# Task requirements:
Transcribe every line of the data below word for word, keeping each line break where it falls.

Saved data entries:
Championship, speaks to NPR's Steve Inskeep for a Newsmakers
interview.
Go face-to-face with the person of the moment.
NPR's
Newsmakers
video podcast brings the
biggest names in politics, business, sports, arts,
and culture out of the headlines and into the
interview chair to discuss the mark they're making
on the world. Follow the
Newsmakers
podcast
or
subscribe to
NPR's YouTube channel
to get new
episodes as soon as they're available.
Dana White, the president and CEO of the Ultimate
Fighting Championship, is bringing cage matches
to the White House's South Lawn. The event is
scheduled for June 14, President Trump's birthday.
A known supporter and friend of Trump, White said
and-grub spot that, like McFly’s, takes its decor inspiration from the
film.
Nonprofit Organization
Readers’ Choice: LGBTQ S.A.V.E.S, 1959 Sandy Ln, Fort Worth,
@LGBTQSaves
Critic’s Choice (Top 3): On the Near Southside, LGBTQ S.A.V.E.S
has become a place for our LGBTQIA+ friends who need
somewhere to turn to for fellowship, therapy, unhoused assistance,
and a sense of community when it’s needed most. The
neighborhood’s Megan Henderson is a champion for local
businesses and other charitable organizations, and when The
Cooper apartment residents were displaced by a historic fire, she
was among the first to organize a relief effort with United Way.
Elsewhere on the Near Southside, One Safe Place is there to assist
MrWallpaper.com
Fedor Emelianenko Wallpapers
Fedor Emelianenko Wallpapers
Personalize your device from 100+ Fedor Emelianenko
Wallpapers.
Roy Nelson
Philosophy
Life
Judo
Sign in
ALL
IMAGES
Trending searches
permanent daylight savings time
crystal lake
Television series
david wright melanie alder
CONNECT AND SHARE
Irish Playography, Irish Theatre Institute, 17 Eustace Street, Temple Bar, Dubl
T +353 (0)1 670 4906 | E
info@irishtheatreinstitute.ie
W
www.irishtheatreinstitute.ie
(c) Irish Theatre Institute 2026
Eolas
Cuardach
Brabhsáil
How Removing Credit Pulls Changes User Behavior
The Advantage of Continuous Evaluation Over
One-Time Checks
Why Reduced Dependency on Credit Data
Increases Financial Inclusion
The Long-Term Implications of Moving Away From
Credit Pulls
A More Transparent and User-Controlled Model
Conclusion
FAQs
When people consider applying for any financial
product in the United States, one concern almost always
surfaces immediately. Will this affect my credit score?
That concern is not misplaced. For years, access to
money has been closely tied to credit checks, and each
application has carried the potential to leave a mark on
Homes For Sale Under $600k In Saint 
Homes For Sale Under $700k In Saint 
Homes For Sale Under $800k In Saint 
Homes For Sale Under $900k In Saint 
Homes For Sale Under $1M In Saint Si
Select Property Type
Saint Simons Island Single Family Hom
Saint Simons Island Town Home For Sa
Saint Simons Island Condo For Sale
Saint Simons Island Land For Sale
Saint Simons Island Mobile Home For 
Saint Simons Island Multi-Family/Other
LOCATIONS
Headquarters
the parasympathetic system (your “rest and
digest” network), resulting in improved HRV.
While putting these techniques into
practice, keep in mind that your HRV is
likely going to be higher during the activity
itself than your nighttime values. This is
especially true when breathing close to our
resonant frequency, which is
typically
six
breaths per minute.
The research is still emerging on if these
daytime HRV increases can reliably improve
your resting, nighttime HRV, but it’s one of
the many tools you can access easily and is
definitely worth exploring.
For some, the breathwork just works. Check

# Answer area:
Championship, speaks to NPR's Steve Inskeep for a Newsmakers
interview.
Go face-to-face with the person of the moment.
NPR's
Newsmakers
video podcast brings the
biggest names in politics, business, sports, arts,
and culture out of the headlines and into the
interview chair to discuss the mark they're making
on the world. Follow the
Newsmakers
podcast
or
subscribe to
NPR's YouTube channel
to get new
episodes as soon as they're available.
Dana White, the president and CEO of the Ultimate
Fighting Championship, is bringing cage matches
to the White House's South Lawn. The event is
scheduled for June 14, President Trump's birthday.
A known supporter and friend of Trump, White said
and-grub spot that, like McFly’s, takes its decor inspiration from the
film.
Nonprofit Organization
Readers’ Choice: LGBTQ S.A.V.E.S, 1959 Sandy Ln, Fort Worth,
@LGBTQSaves
Critic’s Choice (Top 3): On the Near Southside, LGBTQ S.A.V.E.S
has become a place for our LGBTQIA+ friends who need
somewhere to turn to for fellowship, therapy, unhoused assistance,
and a sense of community when it’s needed most. The
neighborhood’s Megan Henderson is a champion for local
businesses and other charitable organizations, and when The
Cooper apartment residents were displaced by a historic fire, she
was among the first to organize a relief effort with United Way.
Elsewhere on the Near Southside, One Safe Place is there to assist
MrWallpaper.com
Fedor Emelianenko Wallpapers
Fedor Emelianenko Wallpapers
Personalize your device from 100+ Fedor Emelianenko
Wallpapers.
Roy Nelson
Philosophy
Life
Judo
Sign in
ALL
IMAGES
Trending searches
permanent daylight savings time
crystal lake
Television series
david wright melanie alder
CONNECT AND SHARE
Irish Playography, Irish Theatre Institute, 17 Eustace Street, Temple Bar, Dubl
T +353 (0)1 670 4906 | E
info@irishtheatreinstitute.ie
W
www.irishtheatreinstitute.ie
(c) Irish Theatre Institute 2026
Eolas
Cuardach
Brabhsáil
How Removing Credit Pulls Changes User Behavior
The Advantage of Continuous Evaluation Over
One-Time Checks
Why Reduced Dependency on Credit Data
Increases Financial Inclusion
The Long-Term Implications of Moving Away From
Credit Pulls
A More Transparent and User-Controlled Model
Conclusion
FAQs
When people consider applying for any financial
product in the United States, one concern almost always
surfaces immediately. Will this affect my credit score?
That concern is not misplaced. For years, access to
money has been closely tied to credit checks, and each
application has carried the potential to leave a mark on
Homes For Sale Under $600k In Saint 
Homes For Sale Under $700k In Saint 
Homes For Sale Under $800k In Saint 
Homes For Sale Under $900k In Saint 
Homes For Sale Under $1M In Saint Si
Select Property Type
Saint Simons Island Single Family Hom
Saint Simons Island Town Home For Sa
Saint Simons Island Condo For Sale
Saint Simons Island Land For Sale
Saint Simons Island Mobile Home For 
Saint Simons Island Multi-Family/Other
LOCATIONS
Headquarters
the parasympathetic system (your “rest and
digest” network), resulting in improved HRV.
While putting these techniques into
practice, keep in mind that your HRV is
likely going to be higher during the activity
itself than your nighttime values. This is
especially true when breathing close to our
resonant frequency, which is
typically
six
breaths per minute.
The research is still emerging on if these
daytime HRV increases can reliably improve
your resting, nighttime HRV, but it’s one of
the many tools you can access easily and is
definitely worth exploring.
For some, the breathwork just works. Check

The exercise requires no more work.